BEGIN DATASET RECORDS
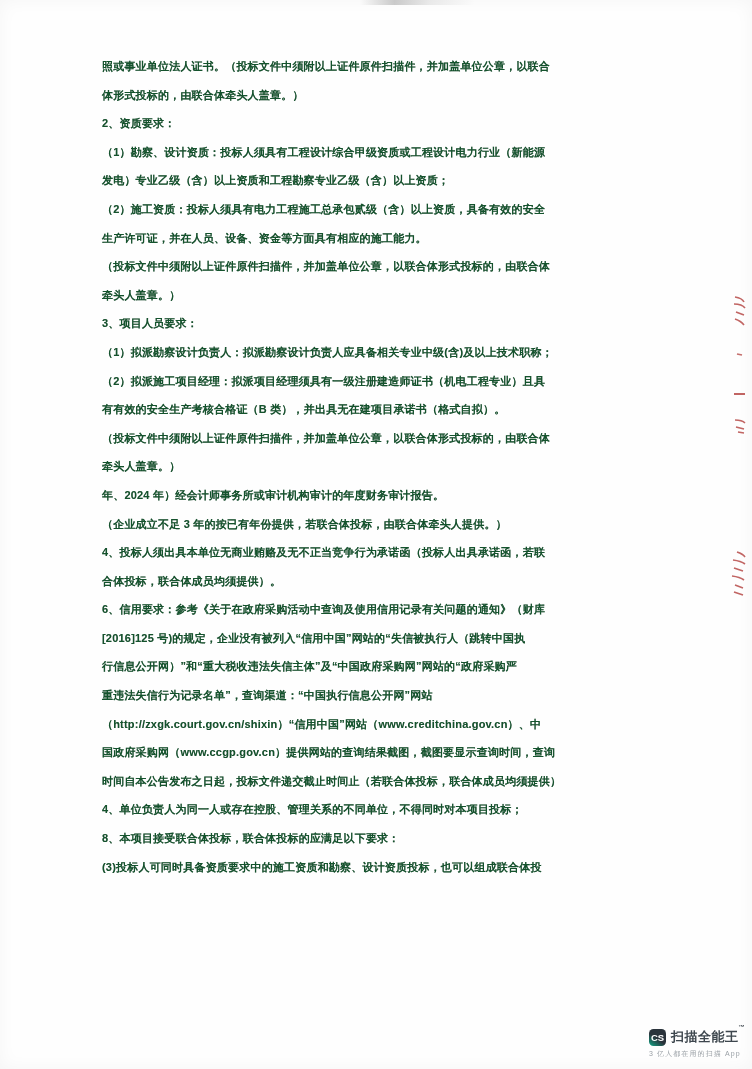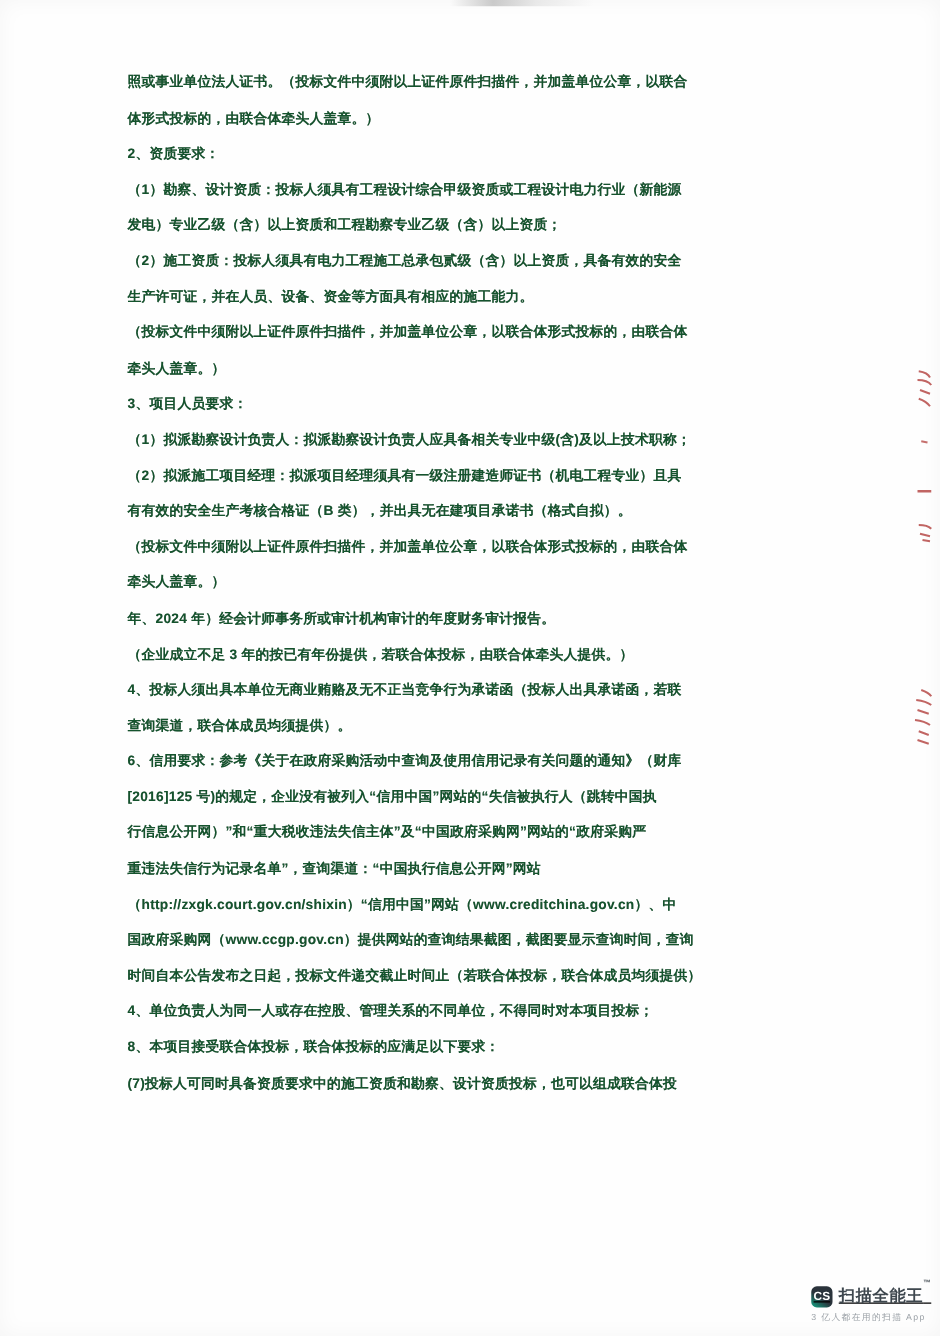--- a/index.html
+++ b/index.html
@@ -76,7 +76,7 @@
     <div class="line">年、2024 年）经会计师事务所或审计机构审计的年度财务审计报告。</div>
     <div class="line">（企业成立不足 3 年的按已有年份提供，若联合体投标，由联合体牵头人提供。）</div>
     <div class="line">4、投标人须出具本单位无商业贿赂及无不正当竞争行为承诺函（投标人出具承诺函，若联</div>
-    <div class="line">查询渠道，联合体成员均须提供）。</div>
+    <div class="line">合体投标，联合体成员均须提供）。</div>
     <div class="line">6、信用要求：参考《关于在政府采购活动中查询及使用信用记录有关问题的通知》（财库</div>
     <div class="line">[2016]125 号)的规定，企业没有被列入“信用中国”网站的“失信被执行人（跳转中国执</div>
     <div class="line">行信息公开网）”和“重大税收违法失信主体”及“中国政府采购网”网站的“政府采购严</div>

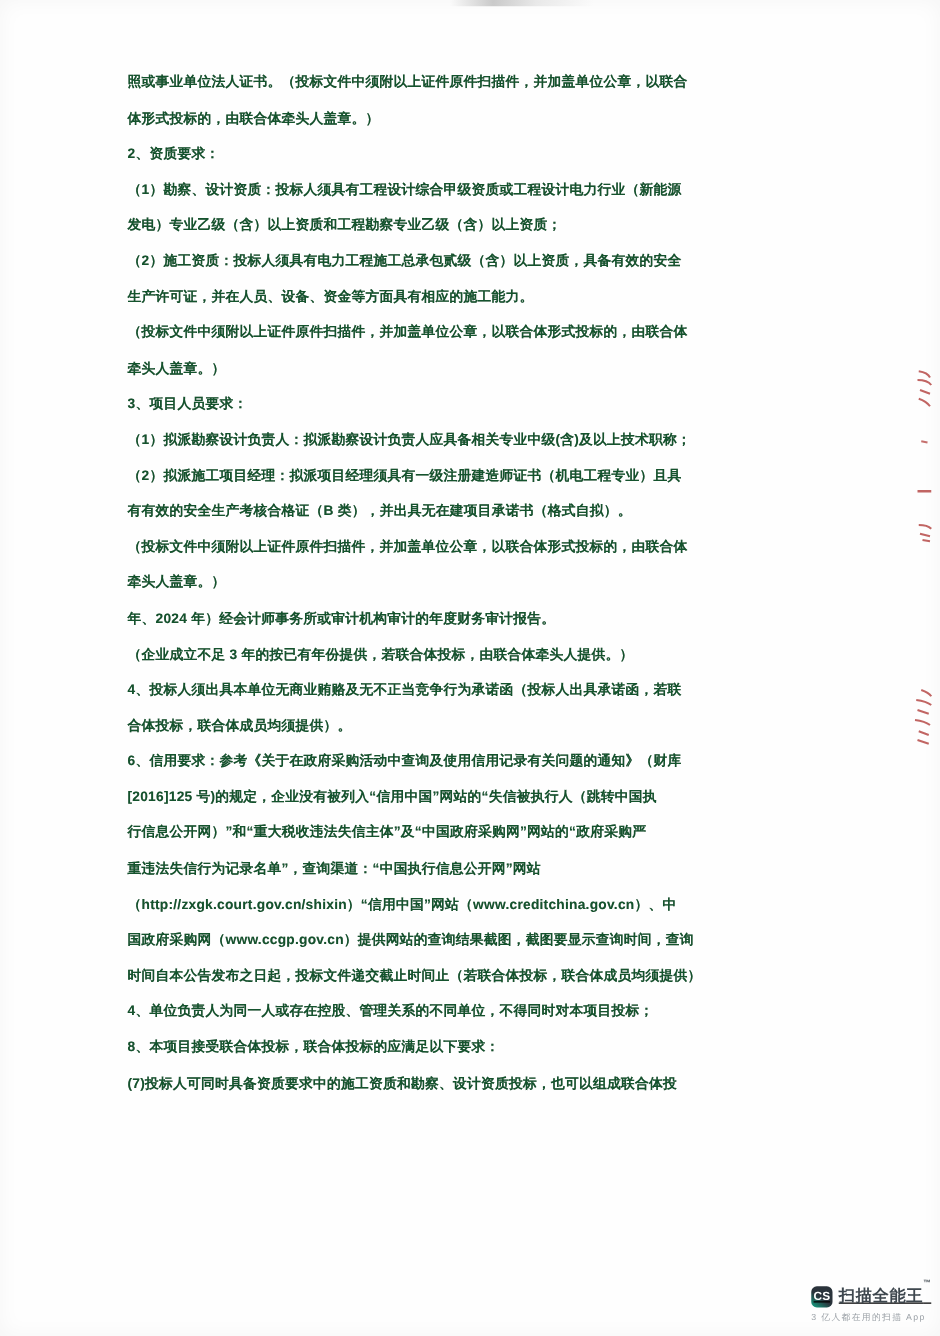--- a/index.html
+++ b/index.html
@@ -86,7 +86,7 @@
     <div class="line">时间自本公告发布之日起，投标文件递交截止时间止（若联合体投标，联合体成员均须提供）</div>
     <div class="line">4、单位负责人为同一人或存在控股、管理关系的不同单位，不得同时对本项目投标；</div>
     <div class="line">8、本项目接受联合体投标，联合体投标的应满足以下要求：</div>
-    <div class="line">(7)投标人可同时具备资质要求中的施工资质和勘察、设计资质投标，也可以组成联合体投</div>
+    <div class="line">(3)投标人可同时具备资质要求中的施工资质和勘察、设计资质投标，也可以组成联合体投</div>
   </div>
 
   <div class="red-mark" style="left:731px;top:295px;">

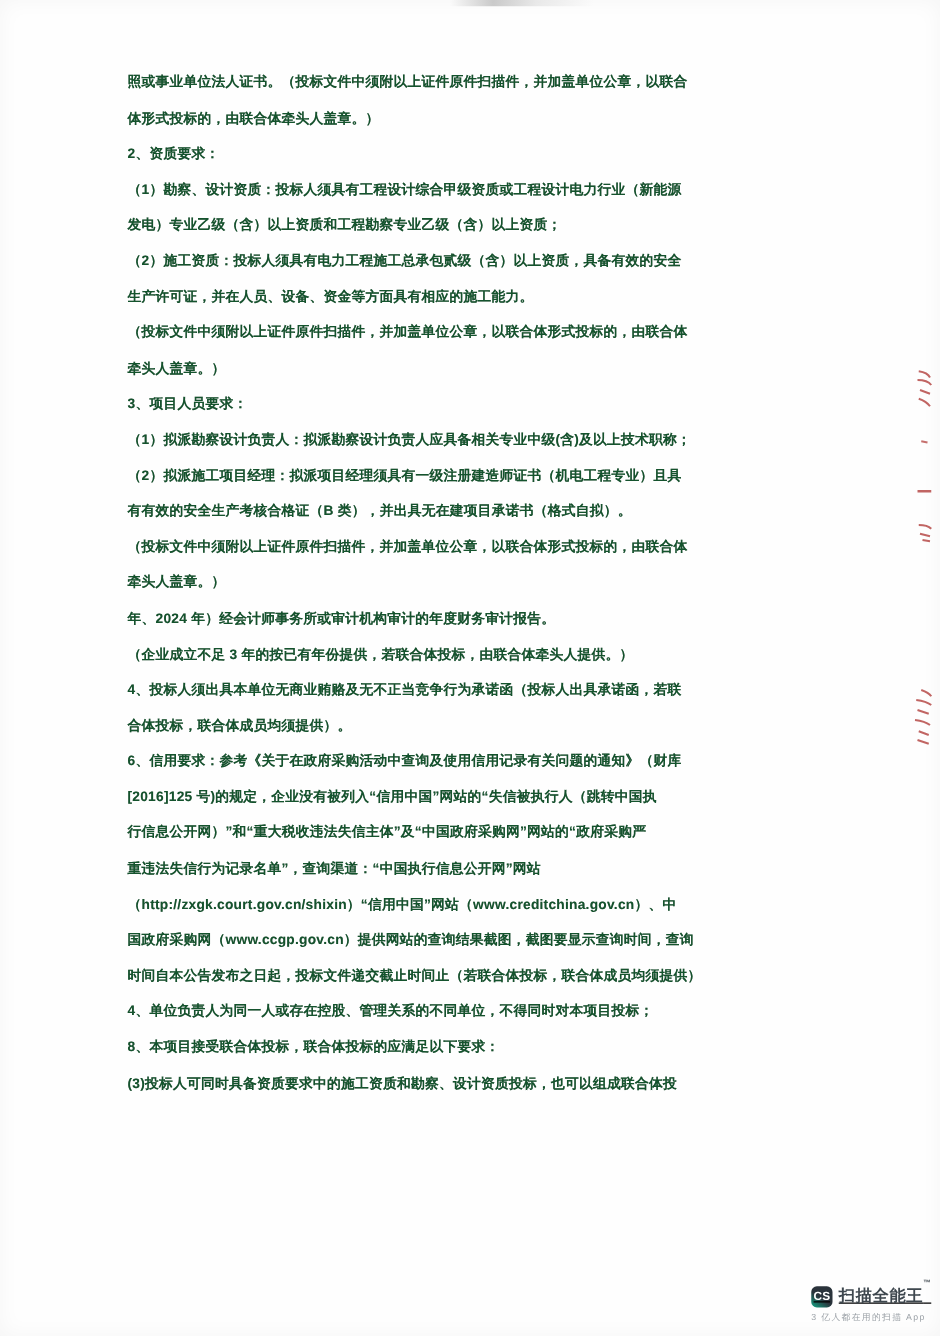--- a/index.html
+++ b/index.html
@@ -32,7 +32,7 @@
   .watermark{
     position:absolute;left:649px;top:1028px;width:100px;
   }
-  .wm-row{display:flex;align-items:flex-end;text-decoration:underline;}
+  .wm-row{display:flex;align-items:flex-end;}
   .wm-badge{
     width:17px;height:17px;border-radius:4.5px;
     background:linear-gradient(215deg,#2a333b 55%,#11a887 100%);

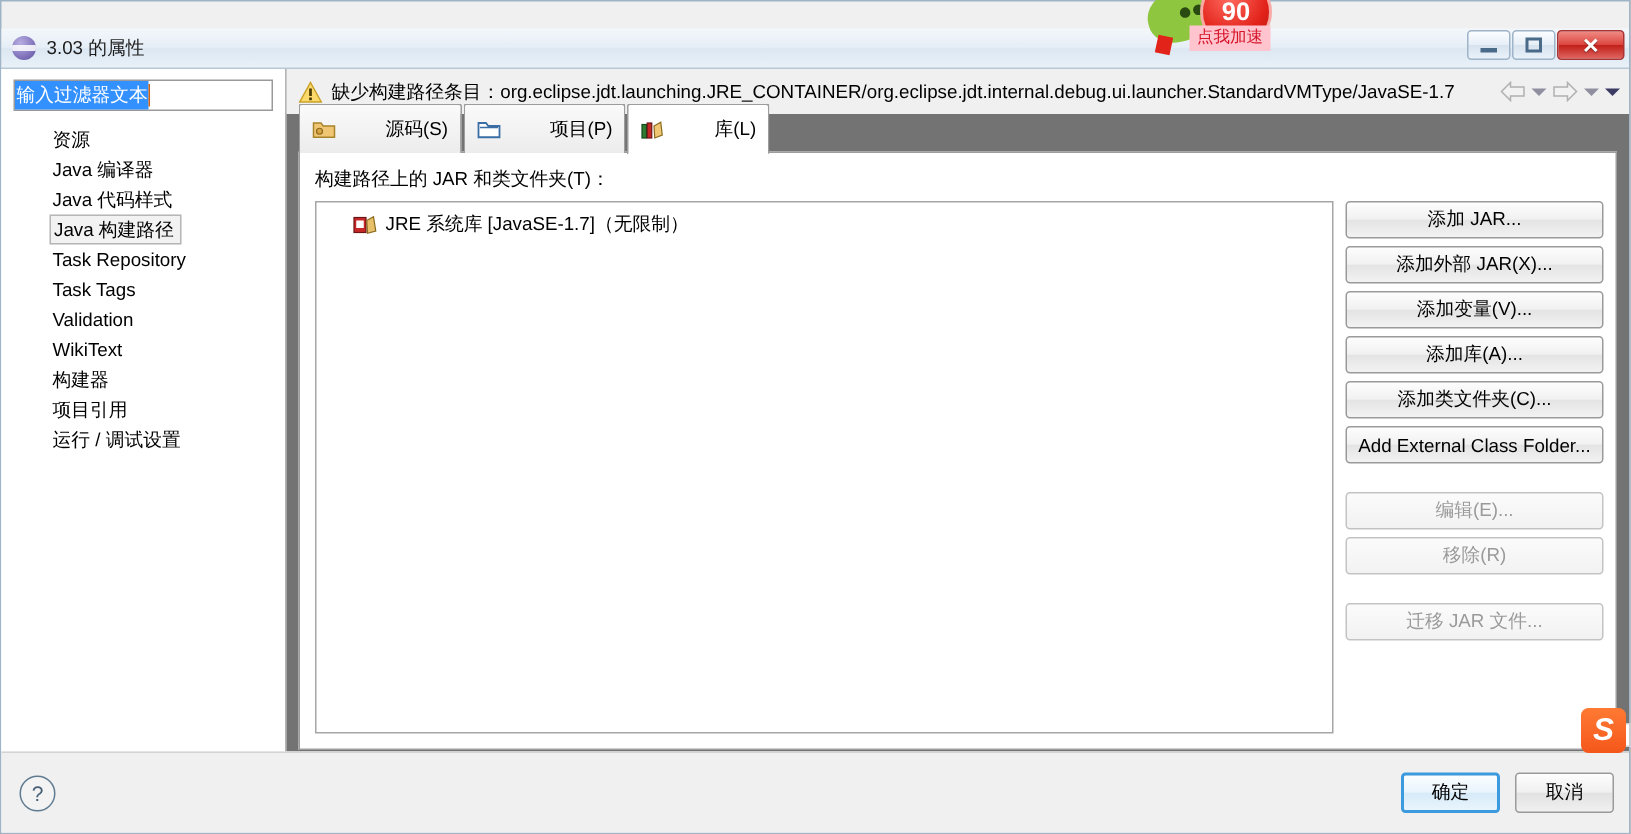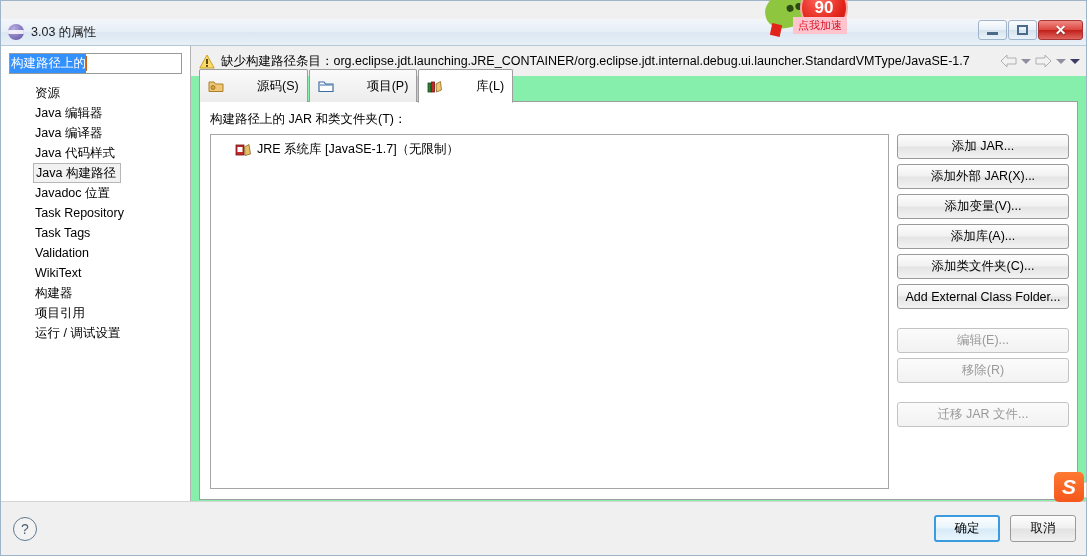--- a/index.html
+++ b/index.html
@@ -507,7 +507,7 @@
       <div class="left-pane">
         <div class="filter-wrap">
           <div class="filter-shell">
-            <span class="filter-sel">构建路径上的</span>
+            <span class="filter-sel">输入过滤器文本</span>
             <span class="caret-bar"></span>
           </div>
         </div>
END DATASET RECORDS
# WRITTEN TASK
Pictures are to be excluded; everything else in the records must be reproduced exactly.

# EXPECTED ANSWER
--- a/index.html
+++ b/index.html
@@ -76,7 +76,7 @@
     <div class="line">年、2024 年）经会计师事务所或审计机构审计的年度财务审计报告。</div>
     <div class="line">（企业成立不足 3 年的按已有年份提供，若联合体投标，由联合体牵头人提供。）</div>
     <div class="line">4、投标人须出具本单位无商业贿赂及无不正当竞争行为承诺函（投标人出具承诺函，若联</div>
-    <div class="line">查询渠道，联合体成员均须提供）。</div>
+    <div class="line">合体投标，联合体成员均须提供）。</div>
     <div class="line">6、信用要求：参考《关于在政府采购活动中查询及使用信用记录有关问题的通知》（财库</div>
     <div class="line">[2016]125 号)的规定，企业没有被列入“信用中国”网站的“失信被执行人（跳转中国执</div>
     <div class="line">行信息公开网）”和“重大税收违法失信主体”及“中国政府采购网”网站的“政府采购严</div>

--- a/index.html
+++ b/index.html
@@ -86,7 +86,7 @@
     <div class="line">时间自本公告发布之日起，投标文件递交截止时间止（若联合体投标，联合体成员均须提供）</div>
     <div class="line">4、单位负责人为同一人或存在控股、管理关系的不同单位，不得同时对本项目投标；</div>
     <div class="line">8、本项目接受联合体投标，联合体投标的应满足以下要求：</div>
-    <div class="line">(7)投标人可同时具备资质要求中的施工资质和勘察、设计资质投标，也可以组成联合体投</div>
+    <div class="line">(3)投标人可同时具备资质要求中的施工资质和勘察、设计资质投标，也可以组成联合体投</div>
   </div>
 
   <div class="red-mark" style="left:731px;top:295px;">

--- a/index.html
+++ b/index.html
@@ -32,7 +32,7 @@
   .watermark{
     position:absolute;left:649px;top:1028px;width:100px;
   }
-  .wm-row{display:flex;align-items:flex-end;text-decoration:underline;}
+  .wm-row{display:flex;align-items:flex-end;}
   .wm-badge{
     width:17px;height:17px;border-radius:4.5px;
     background:linear-gradient(215deg,#2a333b 55%,#11a887 100%);

--- a/index.html
+++ b/index.html
@@ -507,7 +507,7 @@
       <div class="left-pane">
         <div class="filter-wrap">
           <div class="filter-shell">
-            <span class="filter-sel">构建路径上的</span>
+            <span class="filter-sel">输入过滤器文本</span>
             <span class="caret-bar"></span>
           </div>
         </div>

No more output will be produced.